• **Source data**
○ ○ ○ ○ ○

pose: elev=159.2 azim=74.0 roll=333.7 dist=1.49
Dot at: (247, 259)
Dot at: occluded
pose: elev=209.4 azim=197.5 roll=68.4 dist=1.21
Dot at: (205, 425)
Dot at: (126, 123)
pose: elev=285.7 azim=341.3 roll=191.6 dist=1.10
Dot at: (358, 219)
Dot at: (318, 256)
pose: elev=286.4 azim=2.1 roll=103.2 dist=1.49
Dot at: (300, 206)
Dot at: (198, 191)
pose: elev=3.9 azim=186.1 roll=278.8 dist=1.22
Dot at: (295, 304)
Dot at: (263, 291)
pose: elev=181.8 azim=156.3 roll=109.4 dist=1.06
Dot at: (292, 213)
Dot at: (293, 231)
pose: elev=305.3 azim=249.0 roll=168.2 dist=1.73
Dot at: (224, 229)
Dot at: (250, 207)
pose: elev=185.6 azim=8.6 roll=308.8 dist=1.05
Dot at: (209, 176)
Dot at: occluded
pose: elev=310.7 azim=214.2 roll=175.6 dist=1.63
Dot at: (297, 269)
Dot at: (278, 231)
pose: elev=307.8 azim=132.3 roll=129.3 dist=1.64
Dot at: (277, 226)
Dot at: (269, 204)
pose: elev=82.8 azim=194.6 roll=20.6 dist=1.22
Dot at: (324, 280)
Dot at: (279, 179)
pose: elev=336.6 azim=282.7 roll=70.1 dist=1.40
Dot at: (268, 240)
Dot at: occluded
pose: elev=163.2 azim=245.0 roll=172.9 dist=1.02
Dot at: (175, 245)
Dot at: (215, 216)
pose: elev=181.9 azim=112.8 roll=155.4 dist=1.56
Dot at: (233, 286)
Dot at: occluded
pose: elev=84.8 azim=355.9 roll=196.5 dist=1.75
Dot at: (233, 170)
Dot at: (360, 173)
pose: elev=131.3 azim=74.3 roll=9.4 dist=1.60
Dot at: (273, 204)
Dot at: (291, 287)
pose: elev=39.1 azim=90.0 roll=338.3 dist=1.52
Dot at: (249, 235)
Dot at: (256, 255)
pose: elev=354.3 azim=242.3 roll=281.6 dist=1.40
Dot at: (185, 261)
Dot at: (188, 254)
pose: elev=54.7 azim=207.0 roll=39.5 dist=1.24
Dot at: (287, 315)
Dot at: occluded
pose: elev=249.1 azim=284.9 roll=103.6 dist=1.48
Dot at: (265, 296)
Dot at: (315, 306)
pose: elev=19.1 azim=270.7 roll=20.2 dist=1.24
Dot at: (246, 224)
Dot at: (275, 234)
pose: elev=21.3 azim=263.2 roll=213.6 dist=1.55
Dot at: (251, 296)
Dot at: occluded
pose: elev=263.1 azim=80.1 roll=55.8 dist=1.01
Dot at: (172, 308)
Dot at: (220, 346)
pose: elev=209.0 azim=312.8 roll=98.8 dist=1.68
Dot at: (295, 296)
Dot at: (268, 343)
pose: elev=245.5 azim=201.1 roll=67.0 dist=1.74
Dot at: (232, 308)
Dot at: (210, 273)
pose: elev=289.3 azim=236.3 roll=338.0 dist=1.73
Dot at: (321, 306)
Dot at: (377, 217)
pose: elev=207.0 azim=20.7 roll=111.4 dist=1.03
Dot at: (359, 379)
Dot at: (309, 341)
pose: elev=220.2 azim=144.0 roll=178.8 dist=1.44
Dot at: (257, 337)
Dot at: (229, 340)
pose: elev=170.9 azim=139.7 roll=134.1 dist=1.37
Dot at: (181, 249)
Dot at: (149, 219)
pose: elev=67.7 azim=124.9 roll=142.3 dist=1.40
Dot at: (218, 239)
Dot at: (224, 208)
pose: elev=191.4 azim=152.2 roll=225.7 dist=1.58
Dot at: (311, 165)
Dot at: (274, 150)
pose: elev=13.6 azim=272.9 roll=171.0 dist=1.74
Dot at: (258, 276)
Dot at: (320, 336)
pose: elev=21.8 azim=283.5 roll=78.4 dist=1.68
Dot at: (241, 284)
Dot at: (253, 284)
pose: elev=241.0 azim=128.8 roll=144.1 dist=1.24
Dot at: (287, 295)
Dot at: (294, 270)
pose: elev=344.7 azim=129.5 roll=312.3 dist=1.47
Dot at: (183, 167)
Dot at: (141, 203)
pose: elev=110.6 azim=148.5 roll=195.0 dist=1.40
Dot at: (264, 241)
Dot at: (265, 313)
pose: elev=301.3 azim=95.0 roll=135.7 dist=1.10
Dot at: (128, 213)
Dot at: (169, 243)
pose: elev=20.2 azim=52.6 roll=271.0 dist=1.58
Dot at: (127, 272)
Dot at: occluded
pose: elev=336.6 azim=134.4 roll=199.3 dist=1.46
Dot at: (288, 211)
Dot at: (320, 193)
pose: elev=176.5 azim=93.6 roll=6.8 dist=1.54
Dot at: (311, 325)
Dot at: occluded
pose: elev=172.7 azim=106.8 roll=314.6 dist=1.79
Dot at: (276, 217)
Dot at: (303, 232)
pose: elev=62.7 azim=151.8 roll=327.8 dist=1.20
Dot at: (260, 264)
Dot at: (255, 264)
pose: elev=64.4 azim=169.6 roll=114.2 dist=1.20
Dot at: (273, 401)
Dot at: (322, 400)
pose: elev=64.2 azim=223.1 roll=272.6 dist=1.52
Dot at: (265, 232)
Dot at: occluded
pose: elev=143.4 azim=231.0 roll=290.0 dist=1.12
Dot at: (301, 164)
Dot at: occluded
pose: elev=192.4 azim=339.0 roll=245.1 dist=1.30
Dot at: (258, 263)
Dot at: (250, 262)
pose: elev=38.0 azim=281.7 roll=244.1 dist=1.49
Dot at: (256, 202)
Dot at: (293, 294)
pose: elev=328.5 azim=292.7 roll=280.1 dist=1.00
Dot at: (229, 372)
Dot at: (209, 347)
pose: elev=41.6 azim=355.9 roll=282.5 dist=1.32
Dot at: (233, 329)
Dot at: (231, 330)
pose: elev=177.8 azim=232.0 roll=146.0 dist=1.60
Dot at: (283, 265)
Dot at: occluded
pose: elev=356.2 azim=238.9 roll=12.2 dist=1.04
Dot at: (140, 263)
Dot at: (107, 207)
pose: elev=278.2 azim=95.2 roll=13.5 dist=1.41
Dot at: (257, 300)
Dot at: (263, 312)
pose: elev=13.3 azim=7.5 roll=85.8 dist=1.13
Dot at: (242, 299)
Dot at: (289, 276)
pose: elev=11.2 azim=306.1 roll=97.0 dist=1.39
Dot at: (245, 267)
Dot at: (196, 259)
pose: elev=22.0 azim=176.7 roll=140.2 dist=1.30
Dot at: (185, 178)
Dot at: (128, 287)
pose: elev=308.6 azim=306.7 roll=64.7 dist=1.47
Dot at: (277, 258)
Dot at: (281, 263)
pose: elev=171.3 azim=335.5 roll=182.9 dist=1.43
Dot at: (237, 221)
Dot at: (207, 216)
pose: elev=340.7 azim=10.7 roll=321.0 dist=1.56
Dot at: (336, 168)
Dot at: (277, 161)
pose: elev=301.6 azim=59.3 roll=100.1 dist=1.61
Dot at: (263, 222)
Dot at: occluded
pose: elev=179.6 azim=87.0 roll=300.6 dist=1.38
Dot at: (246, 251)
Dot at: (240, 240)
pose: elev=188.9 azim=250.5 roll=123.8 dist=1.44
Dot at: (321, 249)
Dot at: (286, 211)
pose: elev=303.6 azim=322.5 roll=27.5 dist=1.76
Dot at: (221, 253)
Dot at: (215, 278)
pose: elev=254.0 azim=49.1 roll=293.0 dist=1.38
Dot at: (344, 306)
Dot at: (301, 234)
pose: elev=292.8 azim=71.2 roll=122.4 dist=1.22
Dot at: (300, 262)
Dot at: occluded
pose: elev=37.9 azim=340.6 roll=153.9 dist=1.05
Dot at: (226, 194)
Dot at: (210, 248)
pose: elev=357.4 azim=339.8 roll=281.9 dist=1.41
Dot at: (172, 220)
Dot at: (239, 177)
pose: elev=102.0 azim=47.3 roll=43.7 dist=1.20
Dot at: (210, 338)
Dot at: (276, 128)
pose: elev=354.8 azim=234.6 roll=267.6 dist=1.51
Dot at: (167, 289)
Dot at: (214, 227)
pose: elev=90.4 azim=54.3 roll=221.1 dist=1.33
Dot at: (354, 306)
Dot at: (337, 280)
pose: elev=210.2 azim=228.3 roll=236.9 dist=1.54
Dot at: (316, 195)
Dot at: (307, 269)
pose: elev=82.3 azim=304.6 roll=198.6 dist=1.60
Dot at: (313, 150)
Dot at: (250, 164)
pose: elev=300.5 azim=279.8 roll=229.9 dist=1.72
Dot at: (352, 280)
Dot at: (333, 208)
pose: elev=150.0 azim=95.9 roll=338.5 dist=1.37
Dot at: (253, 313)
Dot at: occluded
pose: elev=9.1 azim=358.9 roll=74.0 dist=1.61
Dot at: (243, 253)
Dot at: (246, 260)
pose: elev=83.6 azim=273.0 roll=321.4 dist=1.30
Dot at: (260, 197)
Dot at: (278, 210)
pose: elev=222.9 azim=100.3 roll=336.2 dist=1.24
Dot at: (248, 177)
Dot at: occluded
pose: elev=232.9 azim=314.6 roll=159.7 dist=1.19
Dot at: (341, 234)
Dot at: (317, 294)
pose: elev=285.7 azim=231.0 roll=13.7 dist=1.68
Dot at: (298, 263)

○ ○ ○ ○ ○

Rename "pose" to "camera" in the rows from the start of the rows through the line holding "Dot at: (256, 255)", inclusive. Write out only those lines, with everything else left unchanged.

• **Solution to this problem**
camera: elev=159.2 azim=74.0 roll=333.7 dist=1.49
Dot at: (247, 259)
Dot at: occluded
camera: elev=209.4 azim=197.5 roll=68.4 dist=1.21
Dot at: (205, 425)
Dot at: (126, 123)
camera: elev=285.7 azim=341.3 roll=191.6 dist=1.10
Dot at: (358, 219)
Dot at: (318, 256)
camera: elev=286.4 azim=2.1 roll=103.2 dist=1.49
Dot at: (300, 206)
Dot at: (198, 191)
camera: elev=3.9 azim=186.1 roll=278.8 dist=1.22
Dot at: (295, 304)
Dot at: (263, 291)
camera: elev=181.8 azim=156.3 roll=109.4 dist=1.06
Dot at: (292, 213)
Dot at: (293, 231)
camera: elev=305.3 azim=249.0 roll=168.2 dist=1.73
Dot at: (224, 229)
Dot at: (250, 207)
camera: elev=185.6 azim=8.6 roll=308.8 dist=1.05
Dot at: (209, 176)
Dot at: occluded
camera: elev=310.7 azim=214.2 roll=175.6 dist=1.63
Dot at: (297, 269)
Dot at: (278, 231)
camera: elev=307.8 azim=132.3 roll=129.3 dist=1.64
Dot at: (277, 226)
Dot at: (269, 204)
camera: elev=82.8 azim=194.6 roll=20.6 dist=1.22
Dot at: (324, 280)
Dot at: (279, 179)
camera: elev=336.6 azim=282.7 roll=70.1 dist=1.40
Dot at: (268, 240)
Dot at: occluded
camera: elev=163.2 azim=245.0 roll=172.9 dist=1.02
Dot at: (175, 245)
Dot at: (215, 216)
camera: elev=181.9 azim=112.8 roll=155.4 dist=1.56
Dot at: (233, 286)
Dot at: occluded
camera: elev=84.8 azim=355.9 roll=196.5 dist=1.75
Dot at: (233, 170)
Dot at: (360, 173)
camera: elev=131.3 azim=74.3 roll=9.4 dist=1.60
Dot at: (273, 204)
Dot at: (291, 287)
camera: elev=39.1 azim=90.0 roll=338.3 dist=1.52
Dot at: (249, 235)
Dot at: (256, 255)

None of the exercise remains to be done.